* [PROBLEM REQUIREMENTS]
Reproduce the records word for word, starting at the line that contains "Дверь порошковое напыление" and ending at the end of the records. Leave the pictures out of your answer.

********

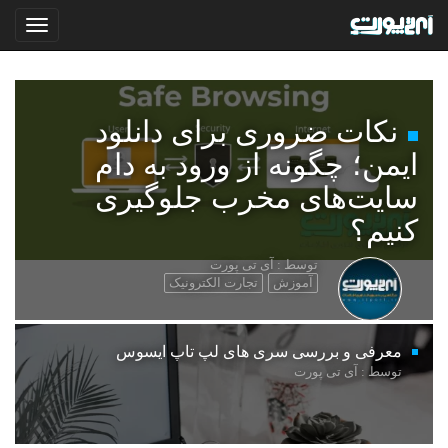
نکات ضروری برای دانلود
ایمن؛ چگونه از ورود به دام
سایت‌های مخرب جلوگیری
کنیم؟
توسط : آی تی پورت
آموزش
تجارت الکترونیک
معرفی و بررسی سری های لپ تاپ ایسوس
توسط : آی تی پورت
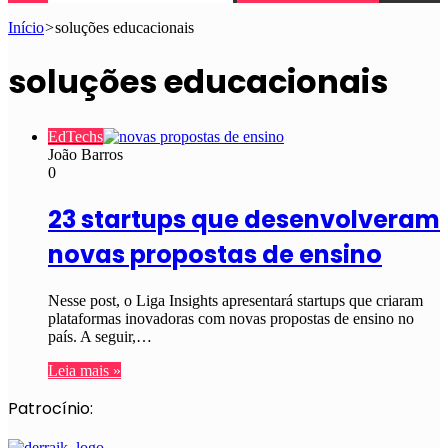
Início
>
soluções educacionais
soluções educacionais
EdTechs
João Barros
0
23 startups que desenvolveram
novas propostas de ensino
Nesse post, o Liga Insights apresentará startups que criaram
plataformas inovadoras com novas propostas de ensino no
país. A seguir,…
Leia mais »
Patrocínio:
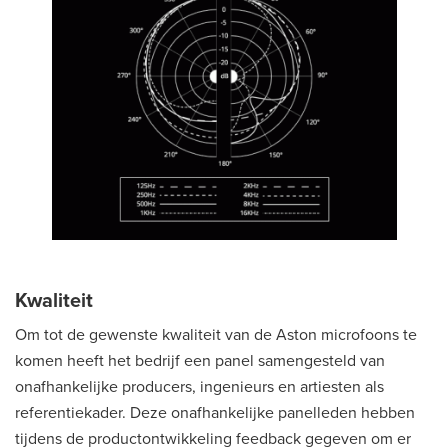
Kwaliteit
Om tot de gewenste kwaliteit van de Aston microfoons te
komen heeft het bedrijf een panel samengesteld van
onafhankelijke producers, ingenieurs en artiesten als
referentiekader. Deze onafhankelijke panelleden hebben
tijdens de productontwikkeling feedback gegeven om er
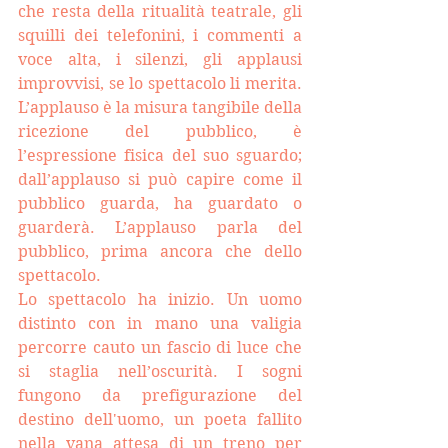
che resta della ritualità teatrale, gli 
squilli dei telefonini, i commenti a 
voce alta, i silenzi, gli applausi 
improvvisi, se lo spettacolo li merita. 
L’applauso è la misura tangibile della 
ricezione del pubblico, è 
l’espressione fisica del suo sguardo; 
dall’applauso si può capire come il 
pubblico guarda, ha guardato o 
guarderà. L’applauso parla del 
pubblico, prima ancora che dello 
spettacolo.
Lo spettacolo ha inizio. Un uomo 
distinto con in mano una valigia 
percorre cauto un fascio di luce che 
si staglia nell’oscurità. 
I sogni 
fungono da prefigurazione del 
destino dell'uomo, un poeta fallito 
nella vana attesa di un treno per 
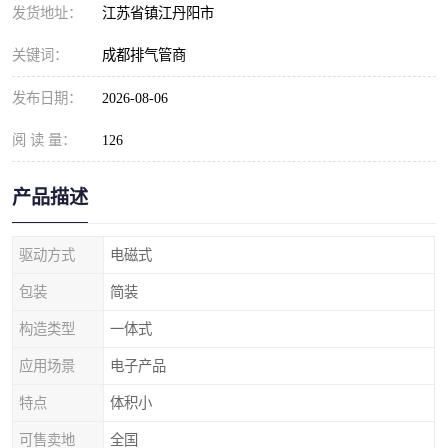
发货地址：
江苏省镇江丹阳市
关键词：
成都排气管商
发布日期：
2026-08-06
阅 读 量：
126
产品描述
驱动方式
电磁式
包装
简装
构造类型
一体式
应用场景
电子产品
特点
体积小
可售卖地
全国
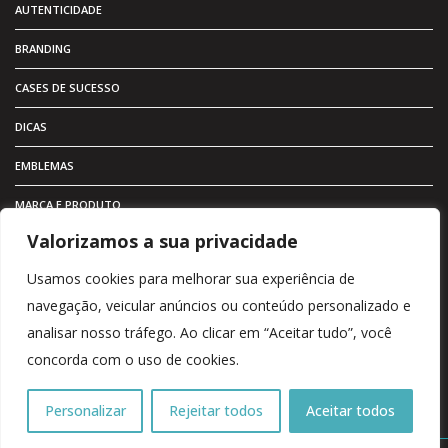
AUTENTICIDADE
BRANDING
CASES DE SUCESSO
DICAS
EMBLEMAS
MARCA E PRODUTO
Valorizamos a sua privacidade
MARKETING
Usamos cookies para melhorar sua experiência de
METAL ADESIVO
navegação, veicular anúncios ou conteúdo personalizado e
PRODUTOS
analisar nosso tráfego. Ao clicar em “Aceitar tudo”, você
concorda com o uso de cookies.
VALOR
VISUAL
Personalizar
Rejeitar todos
Aceitar todos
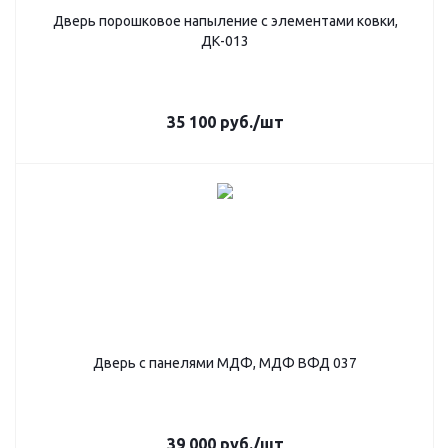
Дверь порошковое напыление с элементами ковки,
ДК-013
35 100
руб.
/шт
Дверь с панелями МДФ, МДФ ВФД 037
39 000
руб.
/шт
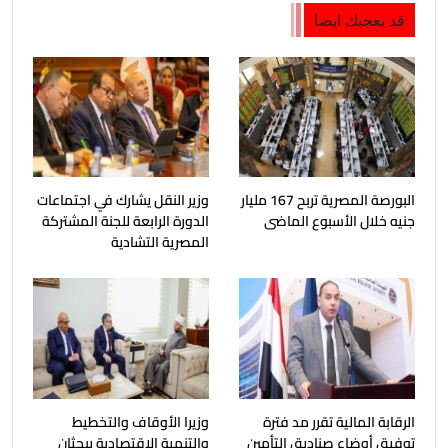
قد يعجبك ايضا
البورصة المصرية تربح 167 مليار
وزير النقل يشارك في اجتماعات
جنيه خلال الأسبوع الماضى
الدورة الرابعة للجنة المشتركة
المصرية التشادية
الرقابة المالية تقرر مد فترة
وزيرا الأوقاف والتخطيط
توفيق أوضاع صناديق التأمين
والتنمية الاقتصادية يبحثان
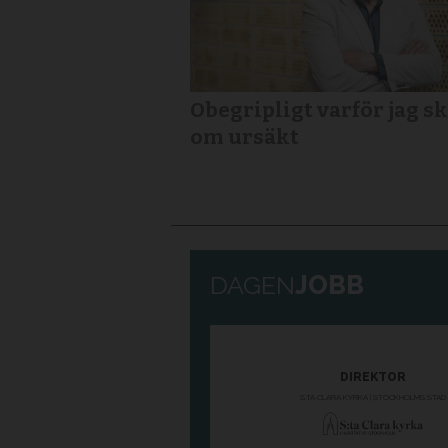
Obegripligt varför jag sk
om ursäkt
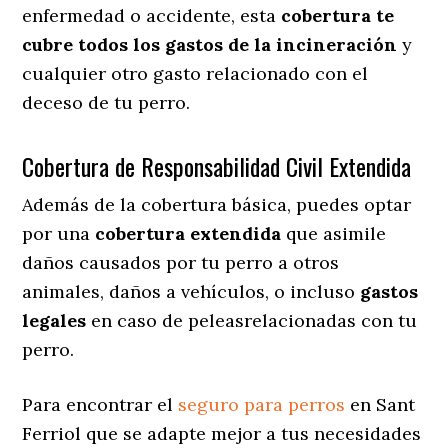
enfermedad o accidente, esta
cobertura te
cubre todos los gastos de la incineración
y
cualquier otro gasto relacionado con el
deceso de tu perro.
Cobertura de Responsabilidad Civil Extendida
Además de la cobertura básica, puedes optar
por una
cobertura extendida
que asimile
daños causados por tu perro a otros
animales, daños a vehículos, o incluso
gastos
legales
en caso de peleasrelacionadas con tu
perro.
Para encontrar el
seguro para perros
en Sant
Ferriol que se adapte mejor a tus necesidades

********

* [RESPONSE]
Дверь порошковое напыление с элементами ковки,
ДК-013
35 100
руб.
/шт
Дверь с панелями МДФ, МДФ ВФД 037
39 000
руб.
/шт
قد يعجبك ايضا
البورصة المصرية تربح 167 مليار
وزير النقل يشارك في اجتماعات
جنيه خلال الأسبوع الماضى
الدورة الرابعة للجنة المشتركة
المصرية التشادية
الرقابة المالية تقرر مد فترة
وزيرا الأوقاف والتخطيط
توفيق أوضاع صناديق التأمين
والتنمية الاقتصادية يبحثان
Obegripligt varför jag sk
om ursäkt
enfermedad o accidente, esta
cobertura te
cubre todos los gastos de la incineración
y
cualquier otro gasto relacionado con el
deceso de tu perro.
Cobertura de Responsabilidad Civil Extendida
Además de la cobertura básica, puedes optar
por una
cobertura extendida
que asimile
daños causados por tu perro a otros
animales, daños a vehículos, o incluso
gastos
legales
en caso de peleasrelacionadas con tu
perro.
Para encontrar el
seguro para perros
en Sant
Ferriol que se adapte mejor a tus necesidades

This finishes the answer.